Is any one comparing and contrasting these two different techniques? Being noob, I wouldn't even know where to start looking.
I've gleaned that someone(s) are using LLM/GPT to emit abstract syntax trees (vs a mere stream of tokens), to serve as input for formal grammars (eg programming source code). That sounds awesome. And something I might some day sorta understand.
I've also gleaned that, given sufficient computing power, training data for future LLMs will have tokenized words (vs just character sequences). Which would bring the two strategies closer...? I have no idea.
(Am noob, so forgive my poor use of terminology. And poor understanding of the tech, too.)
I don't follow. Aren't those entirely separate things? The most accurate models of anything necessarily account for the underlying mechanisms. Perhaps I don't understand what you mean by "explanatory"?
Specifically in the case of deep neural networks, we would generally suppose that it had learned to model the underlying reality. In effect it is learning the rules of a sufficiently accurate simulation.
But they don't necessarily convey understanding to humans. Prediction is not explanation.
There is a difference between Einstein's General Theory of Relativity and a deep neural network that predicts gravity. The latter is virtually useless for understanding gravity (that's even if makes better predictions).
> Specifically in the case of deep neural networks, we would generally suppose that it had learned to model the underlying reality. In effect it is learning the rules of a sufficiently accurate simulation.
No, they just fit surface statistics, not underlying reality. Many physics phenomena were predicted using theories before they were observed, they would not be in the training data even though they were part of the underlying reality.
I would dispute this claim. I would argue that as models become more accurate they necessarily more closely resemble the underlying phenomena which they seek to model. In other words, I would claim that as a model more closely matches those "surface statistics" it necessarily more closely resembles the underlying mechanisms that gave rise to them. I will admit that's just my intuition though - I don't have any means of rigorously proving such a claim.

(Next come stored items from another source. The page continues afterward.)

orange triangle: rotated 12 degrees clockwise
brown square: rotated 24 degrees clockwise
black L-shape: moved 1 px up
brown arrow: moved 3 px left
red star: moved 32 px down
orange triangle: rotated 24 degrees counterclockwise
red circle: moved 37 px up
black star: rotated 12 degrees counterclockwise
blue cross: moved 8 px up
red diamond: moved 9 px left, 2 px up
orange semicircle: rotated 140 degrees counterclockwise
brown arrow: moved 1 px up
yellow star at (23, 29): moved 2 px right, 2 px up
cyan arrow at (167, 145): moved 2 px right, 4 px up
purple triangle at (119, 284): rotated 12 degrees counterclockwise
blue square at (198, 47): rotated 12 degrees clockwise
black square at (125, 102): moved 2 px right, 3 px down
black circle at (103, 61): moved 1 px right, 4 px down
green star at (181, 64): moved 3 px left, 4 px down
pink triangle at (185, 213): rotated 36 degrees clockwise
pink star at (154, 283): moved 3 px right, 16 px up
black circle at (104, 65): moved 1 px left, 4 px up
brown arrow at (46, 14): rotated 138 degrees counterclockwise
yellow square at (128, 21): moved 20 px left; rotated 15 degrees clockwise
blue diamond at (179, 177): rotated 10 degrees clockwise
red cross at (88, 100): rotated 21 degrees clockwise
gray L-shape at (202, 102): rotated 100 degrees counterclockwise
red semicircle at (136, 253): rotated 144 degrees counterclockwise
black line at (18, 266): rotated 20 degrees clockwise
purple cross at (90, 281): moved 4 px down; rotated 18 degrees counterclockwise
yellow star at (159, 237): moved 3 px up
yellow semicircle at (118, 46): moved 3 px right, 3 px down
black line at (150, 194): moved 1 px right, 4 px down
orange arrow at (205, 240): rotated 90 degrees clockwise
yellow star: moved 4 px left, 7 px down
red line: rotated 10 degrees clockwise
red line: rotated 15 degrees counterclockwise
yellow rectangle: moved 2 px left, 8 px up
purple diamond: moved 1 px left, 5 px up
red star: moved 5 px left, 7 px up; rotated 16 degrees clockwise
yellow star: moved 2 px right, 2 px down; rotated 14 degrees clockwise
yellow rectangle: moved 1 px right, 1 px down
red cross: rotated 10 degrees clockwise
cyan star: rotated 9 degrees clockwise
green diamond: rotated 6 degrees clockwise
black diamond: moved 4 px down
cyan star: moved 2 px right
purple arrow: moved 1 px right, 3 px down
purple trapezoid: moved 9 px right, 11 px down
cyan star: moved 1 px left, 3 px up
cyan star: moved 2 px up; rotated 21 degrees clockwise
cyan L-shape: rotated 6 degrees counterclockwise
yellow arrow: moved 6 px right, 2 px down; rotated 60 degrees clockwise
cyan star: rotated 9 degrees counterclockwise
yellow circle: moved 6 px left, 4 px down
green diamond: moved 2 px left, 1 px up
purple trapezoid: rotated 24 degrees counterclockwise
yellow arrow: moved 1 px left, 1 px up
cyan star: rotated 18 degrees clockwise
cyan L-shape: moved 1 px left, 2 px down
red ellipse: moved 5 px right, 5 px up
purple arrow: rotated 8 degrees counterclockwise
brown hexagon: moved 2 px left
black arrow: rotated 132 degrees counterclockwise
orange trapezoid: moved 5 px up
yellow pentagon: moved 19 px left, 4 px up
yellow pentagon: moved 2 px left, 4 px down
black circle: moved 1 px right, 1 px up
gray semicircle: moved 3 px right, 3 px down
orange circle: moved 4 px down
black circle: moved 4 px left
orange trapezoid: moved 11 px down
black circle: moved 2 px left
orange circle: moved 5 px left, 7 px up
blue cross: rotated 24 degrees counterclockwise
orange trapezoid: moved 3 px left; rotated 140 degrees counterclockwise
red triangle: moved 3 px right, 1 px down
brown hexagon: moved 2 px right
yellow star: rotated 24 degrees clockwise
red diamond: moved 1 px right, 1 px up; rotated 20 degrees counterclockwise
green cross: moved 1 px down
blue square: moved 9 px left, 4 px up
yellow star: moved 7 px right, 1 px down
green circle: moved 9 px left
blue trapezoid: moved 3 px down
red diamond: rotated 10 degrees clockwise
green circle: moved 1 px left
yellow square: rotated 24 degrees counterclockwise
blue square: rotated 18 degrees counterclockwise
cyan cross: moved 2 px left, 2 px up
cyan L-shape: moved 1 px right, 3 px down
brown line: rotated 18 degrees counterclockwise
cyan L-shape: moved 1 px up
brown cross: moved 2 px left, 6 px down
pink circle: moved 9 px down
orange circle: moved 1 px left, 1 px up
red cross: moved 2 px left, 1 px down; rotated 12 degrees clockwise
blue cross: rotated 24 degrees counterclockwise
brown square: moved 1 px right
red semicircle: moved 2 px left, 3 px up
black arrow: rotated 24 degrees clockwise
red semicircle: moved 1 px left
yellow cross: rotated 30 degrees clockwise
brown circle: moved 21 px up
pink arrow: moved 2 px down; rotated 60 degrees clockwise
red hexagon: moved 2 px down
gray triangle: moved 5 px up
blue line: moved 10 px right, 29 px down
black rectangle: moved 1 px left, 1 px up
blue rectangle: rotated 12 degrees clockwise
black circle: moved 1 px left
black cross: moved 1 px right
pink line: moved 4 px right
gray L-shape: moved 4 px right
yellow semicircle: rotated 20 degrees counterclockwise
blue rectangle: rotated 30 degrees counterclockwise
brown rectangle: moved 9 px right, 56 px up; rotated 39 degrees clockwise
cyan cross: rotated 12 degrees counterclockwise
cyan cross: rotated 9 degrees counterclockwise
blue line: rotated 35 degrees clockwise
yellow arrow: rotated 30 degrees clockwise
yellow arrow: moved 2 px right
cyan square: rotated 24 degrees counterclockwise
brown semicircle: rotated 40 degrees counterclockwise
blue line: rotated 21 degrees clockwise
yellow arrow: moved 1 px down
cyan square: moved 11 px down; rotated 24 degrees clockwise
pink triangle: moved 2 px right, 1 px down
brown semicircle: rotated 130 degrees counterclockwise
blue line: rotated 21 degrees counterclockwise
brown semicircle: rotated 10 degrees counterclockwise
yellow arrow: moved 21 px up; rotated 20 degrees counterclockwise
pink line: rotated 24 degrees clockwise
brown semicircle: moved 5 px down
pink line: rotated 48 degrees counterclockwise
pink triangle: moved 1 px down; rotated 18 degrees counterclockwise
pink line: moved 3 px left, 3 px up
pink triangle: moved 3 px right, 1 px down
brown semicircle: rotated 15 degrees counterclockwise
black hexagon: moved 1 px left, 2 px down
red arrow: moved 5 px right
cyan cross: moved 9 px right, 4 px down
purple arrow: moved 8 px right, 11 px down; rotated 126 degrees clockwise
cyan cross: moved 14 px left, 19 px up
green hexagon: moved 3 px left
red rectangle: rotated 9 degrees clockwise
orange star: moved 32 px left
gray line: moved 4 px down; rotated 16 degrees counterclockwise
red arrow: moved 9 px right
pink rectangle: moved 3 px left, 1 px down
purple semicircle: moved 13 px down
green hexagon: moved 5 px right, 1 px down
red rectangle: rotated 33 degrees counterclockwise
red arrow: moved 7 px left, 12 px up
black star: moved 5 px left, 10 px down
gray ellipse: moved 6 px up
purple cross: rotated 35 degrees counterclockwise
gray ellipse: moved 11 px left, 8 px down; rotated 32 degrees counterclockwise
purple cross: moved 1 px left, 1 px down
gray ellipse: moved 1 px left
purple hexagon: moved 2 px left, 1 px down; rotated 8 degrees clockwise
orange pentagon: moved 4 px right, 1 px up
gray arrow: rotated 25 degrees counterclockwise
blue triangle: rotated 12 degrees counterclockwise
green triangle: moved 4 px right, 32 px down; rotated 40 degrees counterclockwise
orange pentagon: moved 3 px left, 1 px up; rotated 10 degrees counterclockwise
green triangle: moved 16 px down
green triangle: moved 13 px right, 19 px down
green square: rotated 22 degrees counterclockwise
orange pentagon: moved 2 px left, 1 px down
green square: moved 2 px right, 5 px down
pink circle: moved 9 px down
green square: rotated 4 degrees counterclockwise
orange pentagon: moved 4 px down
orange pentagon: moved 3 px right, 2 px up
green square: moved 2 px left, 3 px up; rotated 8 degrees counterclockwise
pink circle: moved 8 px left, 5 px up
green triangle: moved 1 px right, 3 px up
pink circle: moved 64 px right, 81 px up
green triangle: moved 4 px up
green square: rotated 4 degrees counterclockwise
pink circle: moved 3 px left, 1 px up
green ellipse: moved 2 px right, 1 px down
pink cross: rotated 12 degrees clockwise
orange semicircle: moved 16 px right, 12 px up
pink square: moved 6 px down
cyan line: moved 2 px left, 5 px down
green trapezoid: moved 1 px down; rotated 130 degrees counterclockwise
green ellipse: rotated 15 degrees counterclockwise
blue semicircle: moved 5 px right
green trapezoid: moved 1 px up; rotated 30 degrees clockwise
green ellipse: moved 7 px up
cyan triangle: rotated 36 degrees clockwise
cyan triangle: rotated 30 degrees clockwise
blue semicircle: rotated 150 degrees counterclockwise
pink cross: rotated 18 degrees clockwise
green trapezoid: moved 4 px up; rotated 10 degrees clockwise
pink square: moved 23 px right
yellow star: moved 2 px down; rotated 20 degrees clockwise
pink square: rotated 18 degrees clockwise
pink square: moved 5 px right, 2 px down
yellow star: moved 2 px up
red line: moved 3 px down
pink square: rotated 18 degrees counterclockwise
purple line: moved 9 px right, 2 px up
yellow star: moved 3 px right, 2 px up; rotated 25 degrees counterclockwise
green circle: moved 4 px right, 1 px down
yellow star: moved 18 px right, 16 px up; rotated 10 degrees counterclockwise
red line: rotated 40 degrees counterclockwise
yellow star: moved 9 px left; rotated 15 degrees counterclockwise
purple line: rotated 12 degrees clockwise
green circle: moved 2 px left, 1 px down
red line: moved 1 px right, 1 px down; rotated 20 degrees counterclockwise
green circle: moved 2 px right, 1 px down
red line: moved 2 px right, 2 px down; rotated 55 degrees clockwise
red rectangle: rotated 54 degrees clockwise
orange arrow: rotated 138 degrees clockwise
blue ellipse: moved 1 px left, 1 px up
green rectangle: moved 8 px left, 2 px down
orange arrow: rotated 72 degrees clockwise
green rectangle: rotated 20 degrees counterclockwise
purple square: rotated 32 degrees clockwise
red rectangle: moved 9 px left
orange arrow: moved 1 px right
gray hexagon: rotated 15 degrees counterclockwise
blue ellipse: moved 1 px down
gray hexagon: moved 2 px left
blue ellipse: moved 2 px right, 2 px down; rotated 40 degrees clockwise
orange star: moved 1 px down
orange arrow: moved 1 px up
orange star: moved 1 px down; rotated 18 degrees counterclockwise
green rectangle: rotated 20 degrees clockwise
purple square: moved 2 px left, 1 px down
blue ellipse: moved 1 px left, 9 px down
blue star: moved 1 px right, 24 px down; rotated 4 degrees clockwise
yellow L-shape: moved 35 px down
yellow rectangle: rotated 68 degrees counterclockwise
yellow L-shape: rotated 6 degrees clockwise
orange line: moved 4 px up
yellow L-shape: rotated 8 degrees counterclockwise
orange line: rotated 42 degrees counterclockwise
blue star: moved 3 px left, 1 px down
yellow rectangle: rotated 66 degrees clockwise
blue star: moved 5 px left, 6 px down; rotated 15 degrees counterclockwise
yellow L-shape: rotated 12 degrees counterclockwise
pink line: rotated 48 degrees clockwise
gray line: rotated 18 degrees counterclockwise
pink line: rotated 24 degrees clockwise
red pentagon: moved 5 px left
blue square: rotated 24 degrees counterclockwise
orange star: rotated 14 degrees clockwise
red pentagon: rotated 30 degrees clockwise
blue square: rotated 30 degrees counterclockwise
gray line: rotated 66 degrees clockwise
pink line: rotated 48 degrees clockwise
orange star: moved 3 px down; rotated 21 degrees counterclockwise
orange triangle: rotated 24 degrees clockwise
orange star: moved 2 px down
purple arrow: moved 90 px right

I have yet to see an example where a more accurate model was conceptually simpler than the simplest known model at some lower level of accuracy. From an information theoretic angle I think it's similar to compression (something that ML also happens to be almost unbelievably good at). Related to this, I've seen it argued somewhere (I don't immediately recall where though) that learning (in both the ML and human sense) amounts to constructing a world model via compression and that rings true to me.
> Many physics phenomena were predicted using theories before they were observed
Sure, but what leads to those theories? They are invariably the result of attempting to more accurately model the things which we can observe. During the process of refining our existing models we predict new things that we've never seen and those predictions are then used to test the validity of the newly proposed models.